According to Kight, the first MSA elections following the provisions in 1992 were successful. Candidates were placed on MSA’s paper ballot, and Kight recalls about six students running for the position.

“It was definitely competitive,” he said.

Elected student representatives to the Oversight Committee could be traced back to 1999 — in a Daily article that announced the winners of the two positions.

According to Matt Nolan, MSA president from 2001 to 2002, there was no student body-wide election in 2000. Nolan added that he was not aware that the representatives had been elected in prior years.

University alum Hideki Tsutsumi, who served as MSA president from 2000 to 2001, could not be reached for comment.

Additionally, the Supplemental Election Code, or any similar document, is no longer part of the MSA Compiled Code. Kight said he thinks it disappeared at some point when MSA revised the Compiled Code.

The Compiled Code is revised about once a month. Mahanti and 2008-2009 MSA President Sabrina Shingwani said they had not heard of the Supplemental Election Code.

Mahanti said election procedures for the DPS Oversight Committee are not outlined in MSA’s current Election Code.

Though Mahanti told the Daily this month that it would be difficult to organize a student body-wide election for the Oversight Committee representatives, Kight said online voting should make it easy and cited the printing costs and logistical challenges of coordinating paper ballots he dealt with as a representative nearly 20 years ago.

When Public Act 120 was written, Kight said there was a general consensus that the students would nominate and elect their peers to the committee. He added the way MSA currently handles the election process by appointing representatives is “absolutely in violation of the state statue.”

“I think the statue is very clear that these individuals have to be nominated and elected by the students,” he said. “When it says that, it doesn’t mean the representative body of the students.
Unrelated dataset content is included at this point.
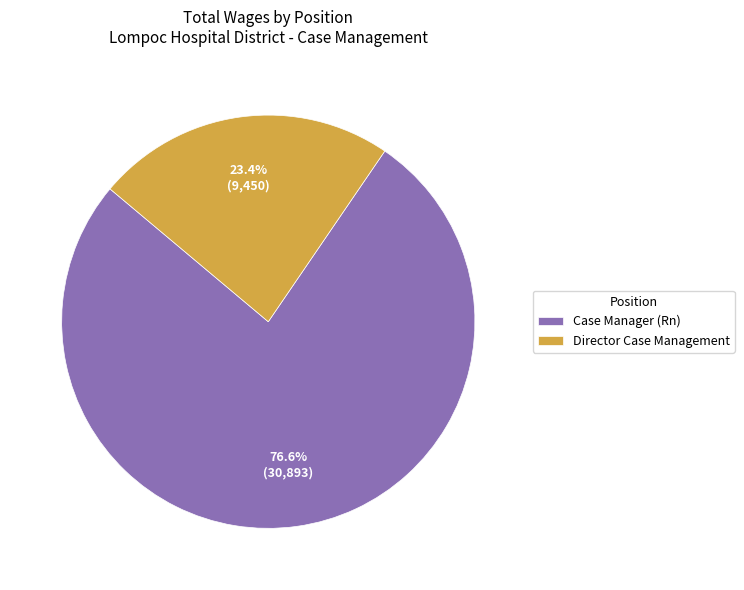

To the nearest percent, what percentage of the pie is Director Case Management?

23%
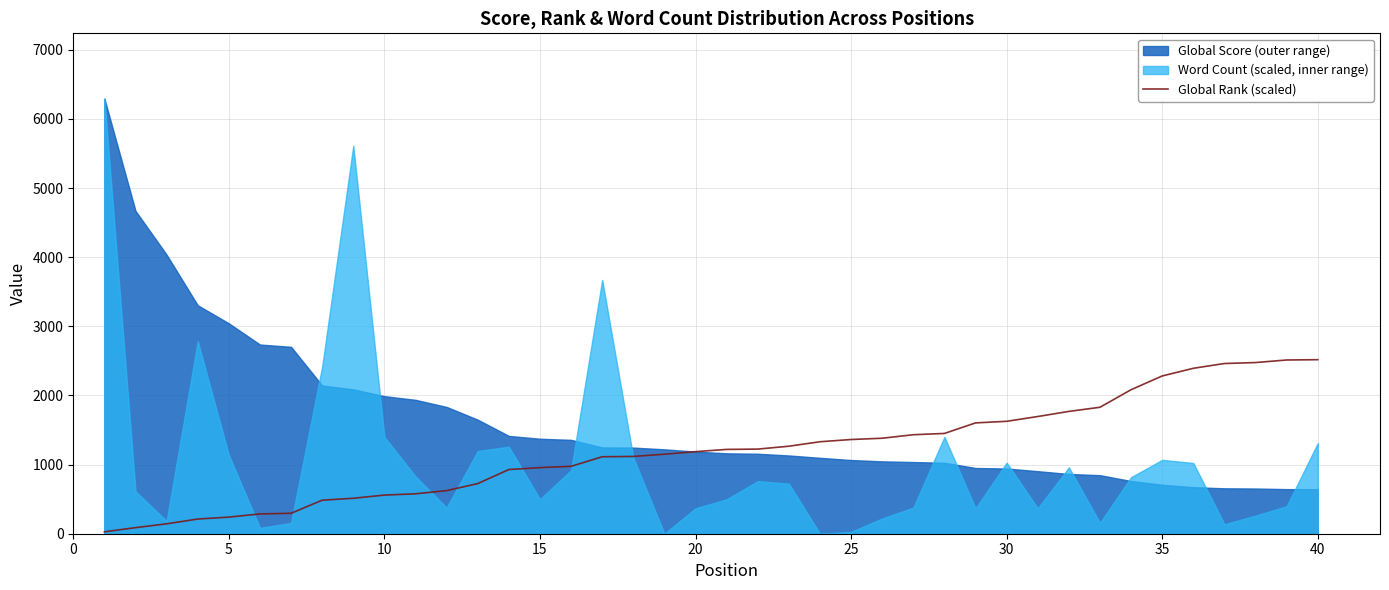

Reading left to right, what are all the values shown in this chart?

27.7	87.8	143.2	212.5	240.2	286.5	295.7	485.1	512.8	559.0	577.5	623.7	725.4	928.7	956.4	974.9	1113.5	1118.1	1150.4	1187.4	1219.7	1224.3	1265.9	1330.6	1363.0	1381.4	1432.3	1450.7	1603.2	1626.3	1695.6	1769.5	1829.6	2083.7	2282.4	2393.3	2462.6	2476.4	2513.4	2518.0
It means the students.”

Kight said he thinks MSA didn’t do a good job of promoting the position over the years and members had a hard time finding candidates.

“At some point they probably decided, ‘OK we’ll appoint these positions just like we appoint people to other committees,’ and they weren’t really paying attention to the fact that Public Act 120 of 1990 requires an election,” he said.

In addition to MSA’s missteps regarding the DPS Oversight Committee, the University’s administration also never acted over the last decade on the possibly illegal nomination process MSA has been using.

In an interview this month, Provost Teresa Sullivan said she did not know much about the issue and suggested to talk to Mahanti.

“I’m more of an interested observer on this than an active ingredient,” Sullivan said.

At the University Board of Regents November meeting, University spokesman Rick Fitzgerald said the University strongly believes it is meeting the requirements of the law both in writing and in practice.

Kight said he thinks University administrators have always been “ambivalent” about the committee and that they never paid any attention to the body because they felt DPS could handle grievances on its own.

“I really think the University administration has never been a big fan of the Oversight Committee and has kind of downplayed it, ignored it or at least they haven’t really been concerned about it,” Kight said.